Exact copy, no pictures: return all the records as they stand.

Stored entries
=-=-=

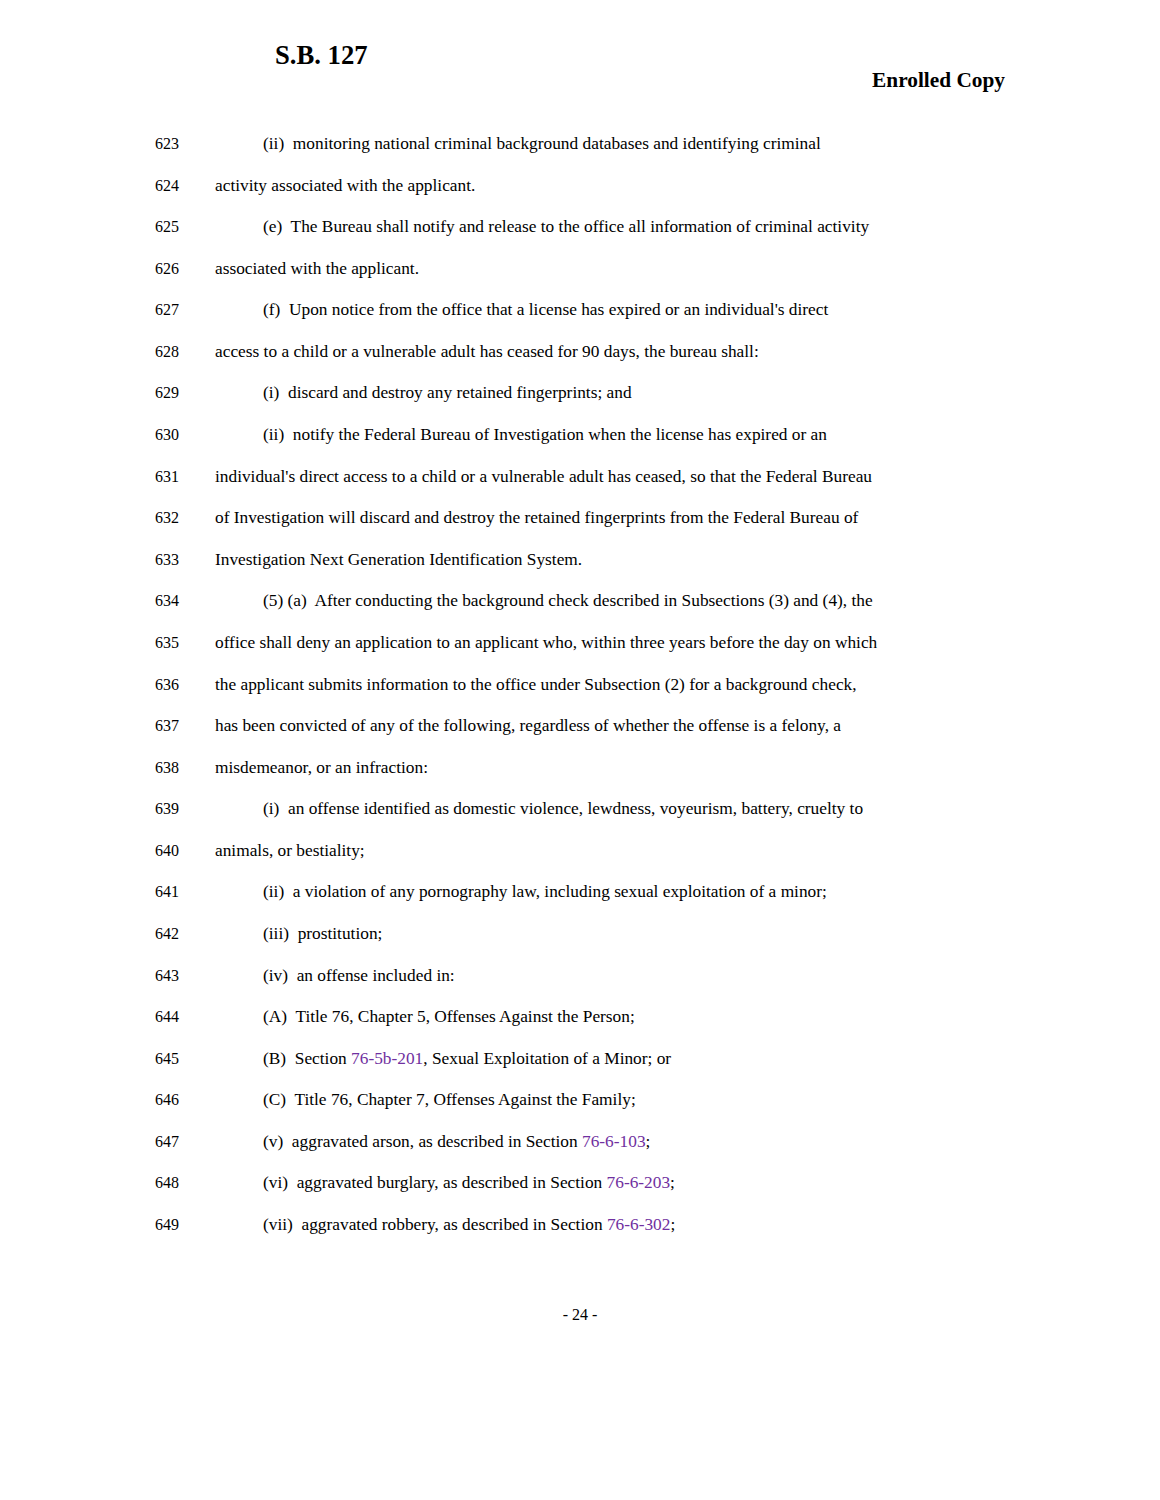S.B. 127
Enrolled Copy
623
(ii) monitoring national criminal background databases and identifying criminal
624
activity associated with the applicant.
625
(e) The Bureau shall notify and release to the office all information of criminal activity
626
associated with the applicant.
627
(f) Upon notice from the office that a license has expired or an individual's direct
628
access to a child or a vulnerable adult has ceased for 90 days, the bureau shall:
629
(i) discard and destroy any retained fingerprints; and
630
(ii) notify the Federal Bureau of Investigation when the license has expired or an
631
individual's direct access to a child or a vulnerable adult has ceased, so that the Federal Bureau
632
of Investigation will discard and destroy the retained fingerprints from the Federal Bureau of
633
Investigation Next Generation Identification System.
634
(5) (a) After conducting the background check described in Subsections (3) and (4), the
635
office shall deny an application to an applicant who, within three years before the day on which
636
the applicant submits information to the office under Subsection (2) for a background check,
637
has been convicted of any of the following, regardless of whether the offense is a felony, a
638
misdemeanor, or an infraction:
639
(i) an offense identified as domestic violence, lewdness, voyeurism, battery, cruelty to
640
animals, or bestiality;
641
(ii) a violation of any pornography law, including sexual exploitation of a minor;
642
(iii) prostitution;
643
(iv) an offense included in:
644
(A) Title 76, Chapter 5, Offenses Against the Person;
645
(B) Section 76-5b-201, Sexual Exploitation of a Minor; or
646
(C) Title 76, Chapter 7, Offenses Against the Family;
647
(v) aggravated arson, as described in Section 76-6-103;
648
(vi) aggravated burglary, as described in Section 76-6-203;
649
(vii) aggravated robbery, as described in Section 76-6-302;
- 24 -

=-=-=

#### [RESPONSE]
S.B. 127
Enrolled Copy
623
(ii) monitoring national criminal background databases and identifying criminal
624
activity associated with the applicant.
625
(e) The Bureau shall notify and release to the office all information of criminal activity
626
associated with the applicant.
627
(f) Upon notice from the office that a license has expired or an individual's direct
628
access to a child or a vulnerable adult has ceased for 90 days, the bureau shall:
629
(i) discard and destroy any retained fingerprints; and
630
(ii) notify the Federal Bureau of Investigation when the license has expired or an
631
individual's direct access to a child or a vulnerable adult has ceased, so that the Federal Bureau
632
of Investigation will discard and destroy the retained fingerprints from the Federal Bureau of
633
Investigation Next Generation Identification System.
634
(5) (a) After conducting the background check described in Subsections (3) and (4), the
635
office shall deny an application to an applicant who, within three years before the day on which
636
the applicant submits information to the office under Subsection (2) for a background check,
637
has been convicted of any of the following, regardless of whether the offense is a felony, a
638
misdemeanor, or an infraction:
639
(i) an offense identified as domestic violence, lewdness, voyeurism, battery, cruelty to
640
animals, or bestiality;
641
(ii) a violation of any pornography law, including sexual exploitation of a minor;
642
(iii) prostitution;
643
(iv) an offense included in:
644
(A) Title 76, Chapter 5, Offenses Against the Person;
645
(B) Section 76-5b-201, Sexual Exploitation of a Minor; or
646
(C) Title 76, Chapter 7, Offenses Against the Family;
647
(v) aggravated arson, as described in Section 76-6-103;
648
(vi) aggravated burglary, as described in Section 76-6-203;
649
(vii) aggravated robbery, as described in Section 76-6-302;
- 24 -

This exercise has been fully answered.